Conclusion and Next Steps

This guide has outlined the core cryptographic and architectural principles for designing on-chain mixing protocols that support fractional trades. The next steps involve practical implementation, rigorous testing, and exploring advanced features.

To move from theory to practice, begin by implementing the core Commit-Reveal scheme in a test environment using a framework like Foundry or Hardhat. Start with a basic smart contract that manages the commit() and reveal() phases for a single asset, ensuring the cryptographic integrity of the secret and nullifier hashes. Integrate a zk-SNARK verifier, such as one generated from a Circom circuit, to validate the proof of correct computation without revealing trade details. Test edge cases like failed reveals, duplicate nullifier usage, and front-running attacks.
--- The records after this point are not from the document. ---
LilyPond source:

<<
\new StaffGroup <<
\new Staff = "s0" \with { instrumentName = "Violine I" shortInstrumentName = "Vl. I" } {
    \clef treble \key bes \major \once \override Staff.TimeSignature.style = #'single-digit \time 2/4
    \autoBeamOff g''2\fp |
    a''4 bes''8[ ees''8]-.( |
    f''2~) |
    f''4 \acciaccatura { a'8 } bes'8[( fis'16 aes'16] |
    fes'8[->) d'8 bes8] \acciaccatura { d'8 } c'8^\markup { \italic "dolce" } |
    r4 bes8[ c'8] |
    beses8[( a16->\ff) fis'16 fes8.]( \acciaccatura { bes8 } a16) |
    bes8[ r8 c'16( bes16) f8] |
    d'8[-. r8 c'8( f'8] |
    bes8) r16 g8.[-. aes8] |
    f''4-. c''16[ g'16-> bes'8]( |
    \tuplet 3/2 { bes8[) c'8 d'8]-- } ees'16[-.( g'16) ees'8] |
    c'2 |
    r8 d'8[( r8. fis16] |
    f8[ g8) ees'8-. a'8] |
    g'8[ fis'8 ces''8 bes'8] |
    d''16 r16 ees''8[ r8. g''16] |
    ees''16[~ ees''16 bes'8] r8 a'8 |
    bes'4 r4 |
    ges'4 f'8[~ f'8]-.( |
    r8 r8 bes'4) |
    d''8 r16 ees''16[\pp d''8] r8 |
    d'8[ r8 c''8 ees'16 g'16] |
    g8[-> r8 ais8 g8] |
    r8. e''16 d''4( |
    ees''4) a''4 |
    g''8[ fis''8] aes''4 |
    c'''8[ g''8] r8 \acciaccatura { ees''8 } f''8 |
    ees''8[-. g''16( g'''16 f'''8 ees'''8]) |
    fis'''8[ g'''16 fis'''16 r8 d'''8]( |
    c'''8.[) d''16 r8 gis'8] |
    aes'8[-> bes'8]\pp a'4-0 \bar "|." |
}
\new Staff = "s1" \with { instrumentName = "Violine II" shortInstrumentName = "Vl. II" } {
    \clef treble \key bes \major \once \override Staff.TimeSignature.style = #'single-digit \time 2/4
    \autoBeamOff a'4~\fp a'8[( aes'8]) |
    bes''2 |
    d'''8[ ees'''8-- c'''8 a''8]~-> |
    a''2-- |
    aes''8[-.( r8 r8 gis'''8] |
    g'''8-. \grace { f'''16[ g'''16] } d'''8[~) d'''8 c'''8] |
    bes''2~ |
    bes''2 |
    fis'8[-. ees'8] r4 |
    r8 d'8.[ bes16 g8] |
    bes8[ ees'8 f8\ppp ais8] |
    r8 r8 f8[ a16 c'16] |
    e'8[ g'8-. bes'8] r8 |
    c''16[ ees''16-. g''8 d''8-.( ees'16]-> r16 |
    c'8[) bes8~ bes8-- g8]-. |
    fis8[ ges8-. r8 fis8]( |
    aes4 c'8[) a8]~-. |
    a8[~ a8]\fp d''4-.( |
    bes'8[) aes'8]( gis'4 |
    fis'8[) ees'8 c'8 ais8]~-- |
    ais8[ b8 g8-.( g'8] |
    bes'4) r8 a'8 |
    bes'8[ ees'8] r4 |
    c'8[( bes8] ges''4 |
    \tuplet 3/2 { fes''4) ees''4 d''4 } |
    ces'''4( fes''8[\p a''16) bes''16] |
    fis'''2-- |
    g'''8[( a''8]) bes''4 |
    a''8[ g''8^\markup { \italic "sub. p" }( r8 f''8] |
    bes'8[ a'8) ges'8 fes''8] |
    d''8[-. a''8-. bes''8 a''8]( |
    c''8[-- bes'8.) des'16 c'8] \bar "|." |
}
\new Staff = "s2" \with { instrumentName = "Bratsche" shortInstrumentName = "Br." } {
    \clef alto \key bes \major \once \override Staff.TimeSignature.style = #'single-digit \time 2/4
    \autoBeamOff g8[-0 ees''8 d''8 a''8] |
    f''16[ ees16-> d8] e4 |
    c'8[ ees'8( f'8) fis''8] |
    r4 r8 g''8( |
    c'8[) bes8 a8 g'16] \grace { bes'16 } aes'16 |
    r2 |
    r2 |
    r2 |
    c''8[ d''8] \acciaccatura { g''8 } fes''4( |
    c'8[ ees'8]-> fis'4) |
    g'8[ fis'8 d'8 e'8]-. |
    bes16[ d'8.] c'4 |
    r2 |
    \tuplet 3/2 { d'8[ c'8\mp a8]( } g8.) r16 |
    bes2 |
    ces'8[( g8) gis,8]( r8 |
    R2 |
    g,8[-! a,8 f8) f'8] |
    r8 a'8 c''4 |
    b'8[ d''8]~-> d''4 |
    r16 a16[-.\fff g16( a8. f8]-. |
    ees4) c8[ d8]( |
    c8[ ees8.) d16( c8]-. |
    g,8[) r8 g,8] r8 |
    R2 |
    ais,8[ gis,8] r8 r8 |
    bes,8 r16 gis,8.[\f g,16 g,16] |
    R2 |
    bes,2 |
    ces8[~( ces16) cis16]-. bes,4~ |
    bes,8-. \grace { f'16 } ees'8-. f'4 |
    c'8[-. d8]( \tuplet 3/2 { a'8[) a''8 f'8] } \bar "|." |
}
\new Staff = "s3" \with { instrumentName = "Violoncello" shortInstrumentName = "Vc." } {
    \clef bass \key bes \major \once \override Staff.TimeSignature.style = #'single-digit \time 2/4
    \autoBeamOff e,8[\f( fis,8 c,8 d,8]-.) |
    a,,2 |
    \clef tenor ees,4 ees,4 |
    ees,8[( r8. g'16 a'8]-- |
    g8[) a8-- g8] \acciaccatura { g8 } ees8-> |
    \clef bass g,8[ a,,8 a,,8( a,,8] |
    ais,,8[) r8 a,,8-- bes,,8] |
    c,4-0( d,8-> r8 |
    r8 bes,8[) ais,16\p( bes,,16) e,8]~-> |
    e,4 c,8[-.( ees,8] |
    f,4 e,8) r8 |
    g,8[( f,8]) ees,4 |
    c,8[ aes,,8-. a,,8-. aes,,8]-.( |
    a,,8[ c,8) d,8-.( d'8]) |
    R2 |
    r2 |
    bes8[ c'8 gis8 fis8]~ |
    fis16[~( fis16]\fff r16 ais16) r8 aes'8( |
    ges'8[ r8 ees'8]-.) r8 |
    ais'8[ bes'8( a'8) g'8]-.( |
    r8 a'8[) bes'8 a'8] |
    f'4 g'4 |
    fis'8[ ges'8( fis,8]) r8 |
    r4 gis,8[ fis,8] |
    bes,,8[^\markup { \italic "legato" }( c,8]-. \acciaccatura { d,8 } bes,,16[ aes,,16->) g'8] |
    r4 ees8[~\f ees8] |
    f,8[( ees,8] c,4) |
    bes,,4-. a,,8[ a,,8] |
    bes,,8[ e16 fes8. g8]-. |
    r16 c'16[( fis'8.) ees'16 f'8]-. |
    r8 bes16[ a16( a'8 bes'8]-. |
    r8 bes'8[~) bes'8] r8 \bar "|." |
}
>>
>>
The next critical phase is security auditing. Engage a professional firm to review the cryptographic assumptions, smart contract logic, and economic incentives. Key areas for scrutiny include the randomness of secret generation, the prevention of griefing attacks where users deposit but never reveal, and the soundness of the zero-knowledge circuit. Concurrently, design a robust front-end interface that handles proof generation client-side using libraries like snarkjs, ensuring private keys and secrets never leave the user's device.

For further development, consider extending the protocol's capabilities. Implement support for ERC-1155 tokens to enable mixing of multiple fungible and non-fungible asset types in a single pool. Research cross-chain mixing using canonical bridges or generic message passing to aggregate liquidity across ecosystems. Finally, analyze the regulatory landscape; while enhancing privacy, consider implementing optional compliance tools like Tornado Cash-like anonymity sets or viewing keys for designated auditors to maintain a responsible and sustainable protocol.

The field of on-chain privacy is rapidly evolving. Stay updated with new cryptographic primitives like zk-STARKs for post-quantum security or fully homomorphic encryption (FHE) for private smart contract state. Contributing to and learning from existing open-source projects such as Aztec Network or Semaphore provides invaluable practical insight. Building a secure, usable mixing protocol is a significant challenge, but it is a crucial contribution to the foundational privacy layer of decentralized finance.